Saturday, February 9, 2013

Pig Man Coming Back

(I wrote a long email with friends about the Prodigal Son. It was so long that I'm repeating it here.)


Why are we talking like the prodigal son got shafted? He never got shafted; didn't his father tell him "Son, thou art ever with me and all that I have is thine"? This is huge because:
(1) "Son"--the Prodigal wanted to be a servant and was flummoxed that he got to be a son. Here the father reaffirms to the Other Brother that he is a Son; he's still got that honored role
(2) "thou art ever with me" There's a talk by Eld Eyring (I can't find it online, but it's in his "to draw closer to God" collection of discourses) where he talked about his mission companion. He had a companion who was, like, 70 years old, had been inactive for something like 50 of those. Little Eld Eyring was teaching a lesson on repentance and said something like, "you can repent and be just as good--isn't my companion just as good now that he's repented?" Anyway, later his companion said, "don't use me as an example. Yes, I know my soul is clean, but I lost a lot. I lost raising children in the church. I lost serving in many callings. I lost much revelation and comfort. So now I know I'm in good standing with God, but I'm not just as good as if I hadn't ever been inactive."
Same thing here, I think. The Prodigal had to endure many of the natural consequences of his sin, becoming destitute, lonely and hungry. We know he was homeless because he had to join himself as a lowest servant to have a chance at survival. We know he was friendless because "no man gave him." We know he was starving because he "would have" eaten husks, but even that he couldn't do (possibly because his master cared more for the pigs that for him). While the Father gives him a fatted calf and a party, he can't take away the years spent homeless, starving and lonely.
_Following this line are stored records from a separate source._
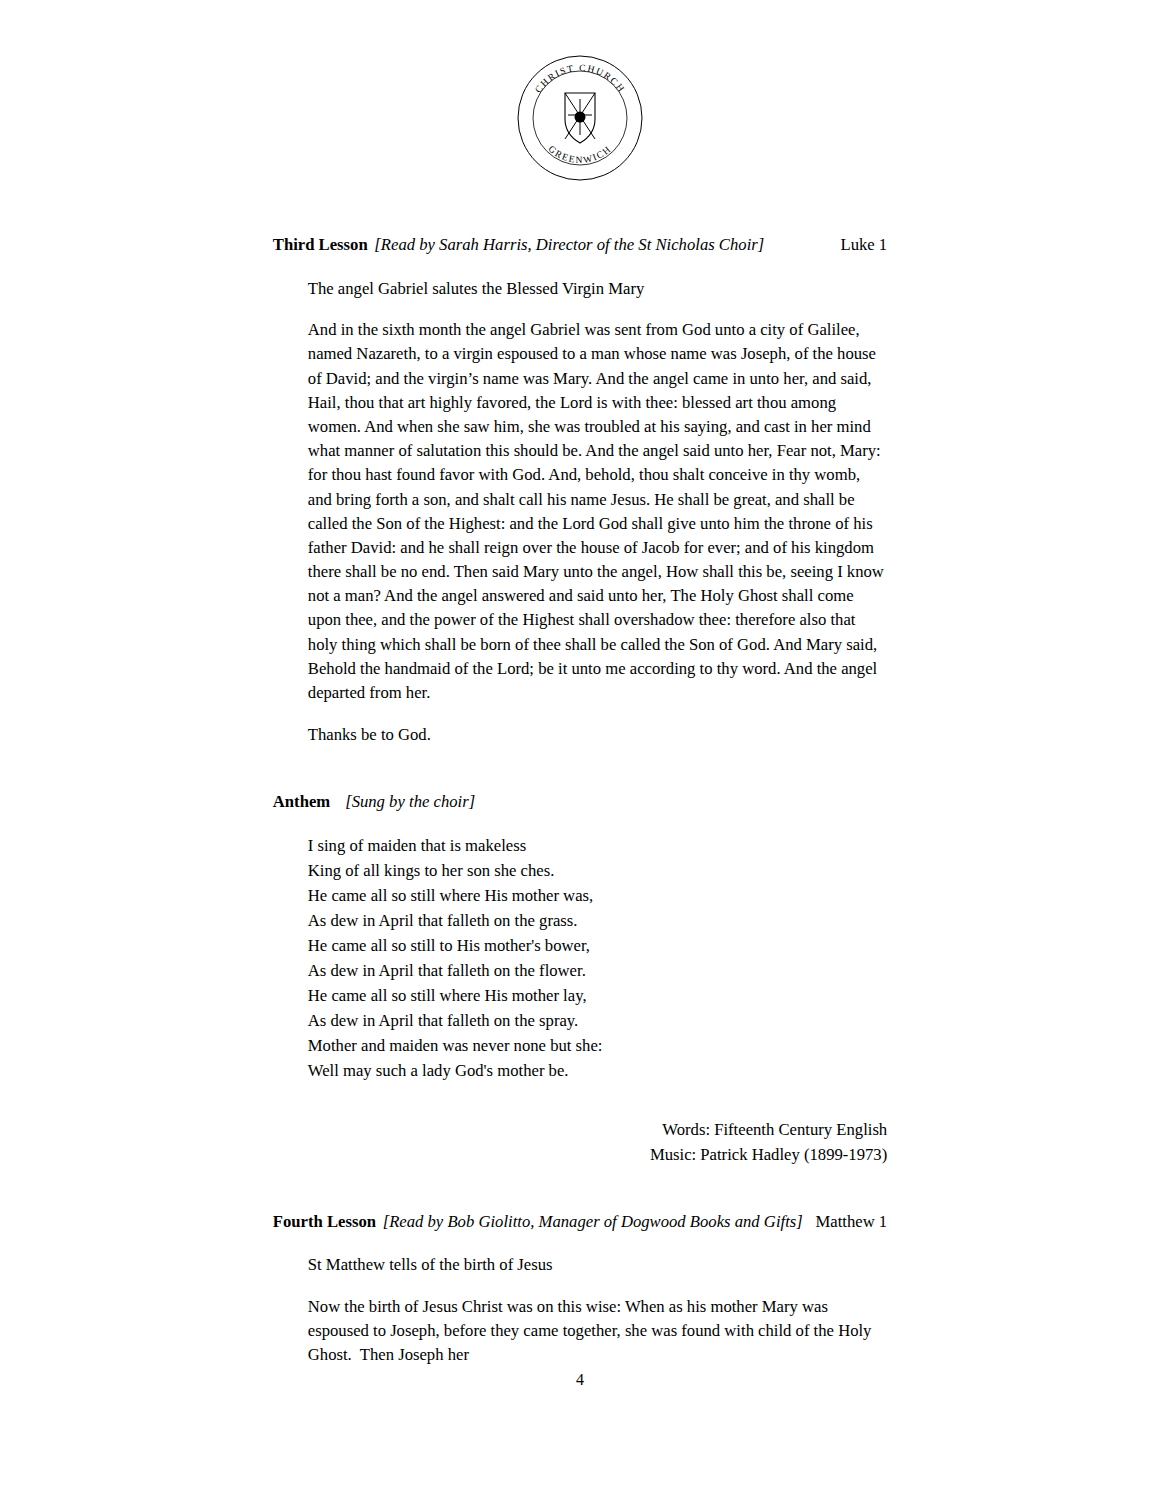CHRIST CHURCH GREENWICH
Third Lesson [Read by Sarah Harris, Director of the St Nicholas Choir] Luke 1
The angel Gabriel salutes the Blessed Virgin Mary
And in the sixth month the angel Gabriel was sent from God unto a city of Galilee, named Nazareth, to a virgin espoused to a man whose name was Joseph, of the house of David; and the virgin’s name was Mary. And the angel came in unto her, and said, Hail, thou that art highly favored, the Lord is with thee: blessed art thou among women. And when she saw him, she was troubled at his saying, and cast in her mind what manner of salutation this should be. And the angel said unto her, Fear not, Mary: for thou hast found favor with God. And, behold, thou shalt conceive in thy womb, and bring forth a son, and shalt call his name Jesus. He shall be great, and shall be called the Son of the Highest: and the Lord God shall give unto him the throne of his father David: and he shall reign over the house of Jacob for ever; and of his kingdom there shall be no end. Then said Mary unto the angel, How shall this be, seeing I know not a man? And the angel answered and said unto her, The Holy Ghost shall come upon thee, and the power of the Highest shall overshadow thee: therefore also that holy thing which shall be born of thee shall be called the Son of God. And Mary said, Behold the handmaid of the Lord; be it unto me according to thy word. And the angel departed from her.
Thanks be to God.
Anthem [Sung by the choir]
I sing of maiden that is makeless
King of all kings to her son she ches.
He came all so still where His mother was,
As dew in April that falleth on the grass.
He came all so still to His mother's bower,
As dew in April that falleth on the flower.
He came all so still where His mother lay,
As dew in April that falleth on the spray.
Mother and maiden was never none but she:
Well may such a lady God's mother be.
Words: Fifteenth Century English
Music: Patrick Hadley (1899-1973)
Fourth Lesson [Read by Bob Giolitto, Manager of Dogwood Books and Gifts] Matthew 1
St Matthew tells of the birth of Jesus
Now the birth of Jesus Christ was on this wise: When as his mother Mary was espoused to Joseph, before they came together, she was found with child of the Holy Ghost. Then Joseph her
4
While I think the Other Brother is maybe exaggerating about never having had a kid with his friends, I'm pretty certain that his father (remember, who's so generous that he would give "bread enough and to spare" to his servants) never let the Other Brother starve. I'm pretty sure he enjoyed the bounty of the fruitful fields he was working, the safety of the house where the party was happening, and the constant support and company of the relations* and servants playing music and dancing inside. Most importantly, he enjoys the company of the Father being "ever with" him.
(3) "all that I have is thine" This is where the parable meaning and literal meaning part ways a little: in earthly inheritance, if you spent it, it's gone, and there's a set amount to go around; in heavenly economy, both sons can inherit "all that [the Father] hath." The Other Brother doesn't have to grudge his brother a fatted calf, because all the calves are his. And all the cows. And all the steers. And all the goats, pigs, parakeets, outhouses, tambourines, corkscrews, spare lumber, and abacuses (abaci?). He will become like his father, because he will be the owner of this great estate; the desire is that he will also become like his father because he will be generous and kind towards those who have erred and repented.

Even though I'm arguing that the parable promises more to the Other Brother than we think, I agree that Jon is absolutely right that this parable is really kicking the hypocrits to the curb, especially because we read that these parables about lost things all come after the Pharisees  criticize Christ for eating with alleged sinners. These are the ultimate tithes of mint and ignoring weightier matters inspirations. There's definitely a warning in how the story ends suddenly, as if Christ were saying, "Okay, here's what the Father says to the Other Brother--what are you guys going to say back to Him?"





*I'm betting there are plenty of sisters, cousins and in-laws implied in this story. Maybe the Other Brother even has a wife, or at least reputable options in the neighborhood.